The International Atomic Energy Agency's 35-nation board of governors unanimously approved a resolution saying, "outstanding issues relating to Iran's nuclear program have yet to be resolved."
But it did not mention reporting Tehran to the U.N. Security Council, which could impose economic sanctions, over concerns that the move would only harden Iran's stance, according to the Associated Press.
The governors did say that Iran must freeze all nuclear fuel-related activities and called on the agency to verify Tehran's compliance, Reuters reported.
President Bush called the decision "a positive first step."
"The IAEA today issued a report that expressed serious concerns about Iranian decisions and that's a positive first step," he told reporters at his Crawford, Texas ranch.
"The world is coalescing around the notion that the Iranians should not have the means and the wherewithal to be able to develop a nuclear weapon," he said, according to Reuters.
The president said the U.S. strategy was to work with the EU 3 -- Britain, France and Germany -- to present a common voice about Iran's nuclear weapons ambitions.
Tehran was quick to reject the IAEA's move.
"We do not accept this resolution and will not execute it. There are serious legal problems with this resolution and ... we are not obligated to implement it," Mohammad Saeedi, deputy head of Iran's Atomic Energy Organization, told state television, according to Reuters.
The IAEA had begun meeting Tuesday but took a break for the EU to negotiate the resolution with board members.
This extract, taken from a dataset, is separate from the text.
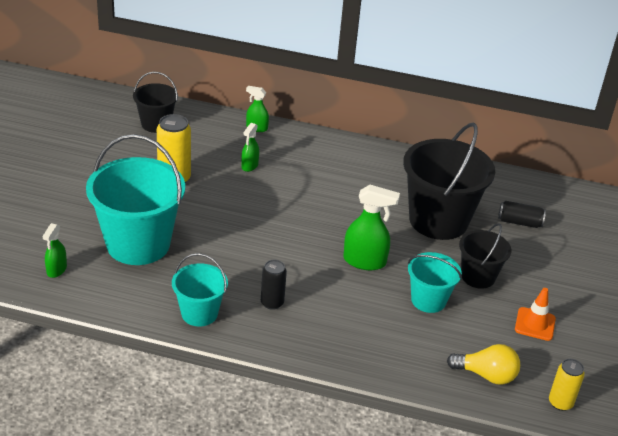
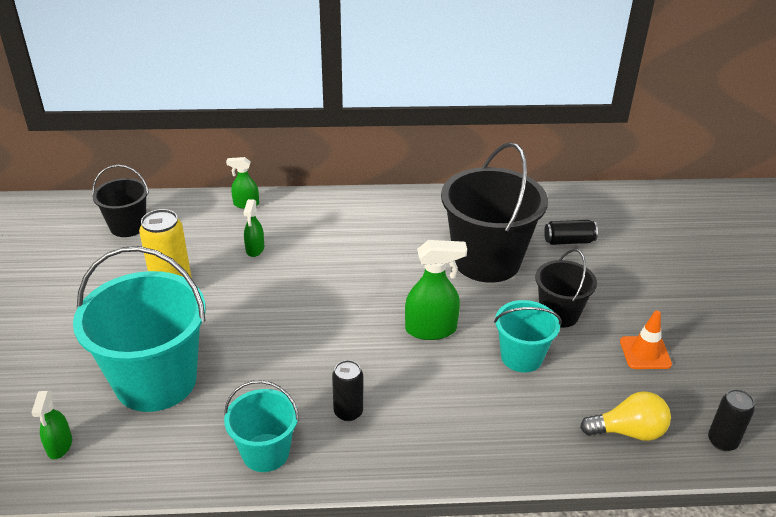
camera: 15 degrees left, 0 degrees up
yellow can [549,359,585,411] -> black can [708,389,755,451]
It reconvened Thursday when the resolution was adopted.
The proposal asks IAEA chief Mohamed ElBaradei to provide a comprehensive report on the implementation of Iran's Non-Proliferation Treaty Safeguards Agreement and the resolution itself by Sept. 3.
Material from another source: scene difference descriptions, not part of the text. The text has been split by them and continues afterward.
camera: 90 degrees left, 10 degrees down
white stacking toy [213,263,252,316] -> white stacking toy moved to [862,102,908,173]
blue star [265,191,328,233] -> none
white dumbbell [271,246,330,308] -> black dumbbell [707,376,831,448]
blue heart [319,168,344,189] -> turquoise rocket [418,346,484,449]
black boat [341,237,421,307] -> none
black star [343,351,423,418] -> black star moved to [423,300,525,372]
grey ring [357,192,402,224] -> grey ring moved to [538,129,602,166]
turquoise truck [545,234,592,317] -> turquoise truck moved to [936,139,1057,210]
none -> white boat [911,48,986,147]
Despite EU and U.S. pressure, Iran resumed activities at its Isfahan uranium conversion plant on Monday. On Wednesday, Iranian officials broke the IAEA seals on its conversion equipment and returned to full operation.
Iran says its nuclear activities are for civilian energy programs only. The country says it needs to develop nuclear power to meeting booming electrical needs and keep its oil and gas reserves for export.
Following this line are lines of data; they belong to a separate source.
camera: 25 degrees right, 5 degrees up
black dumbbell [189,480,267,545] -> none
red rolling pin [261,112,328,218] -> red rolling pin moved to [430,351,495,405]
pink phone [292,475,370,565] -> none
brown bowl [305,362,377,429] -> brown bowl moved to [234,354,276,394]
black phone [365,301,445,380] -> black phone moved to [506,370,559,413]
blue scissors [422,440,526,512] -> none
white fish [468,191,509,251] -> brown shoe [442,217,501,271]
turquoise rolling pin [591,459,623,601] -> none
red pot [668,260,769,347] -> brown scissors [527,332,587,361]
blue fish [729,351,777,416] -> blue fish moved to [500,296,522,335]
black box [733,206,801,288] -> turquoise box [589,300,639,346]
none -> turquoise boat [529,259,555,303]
Iran voluntarily stopped all atomic fuel production work in November 2004 after reaching a deal with the EU 3 to work toward a permanent solution. But on Sunday, the country rejected the EU's offer of political and economic incentives if it permanently abandoned enriched uranium fuel production.
Under the nuclear Non-Proliferation Treaty, Iran may process and enrich uranium for peaceful purposes. But the EU 3 has said the only way to prove its peaceful intentions is to renounce all technology that could be used to make nuclear weapons.
Uranium conversion is the first step in creating enriched uranium, which can be used to fuel nuclear power plants or, when enriched further, nuclear weapons.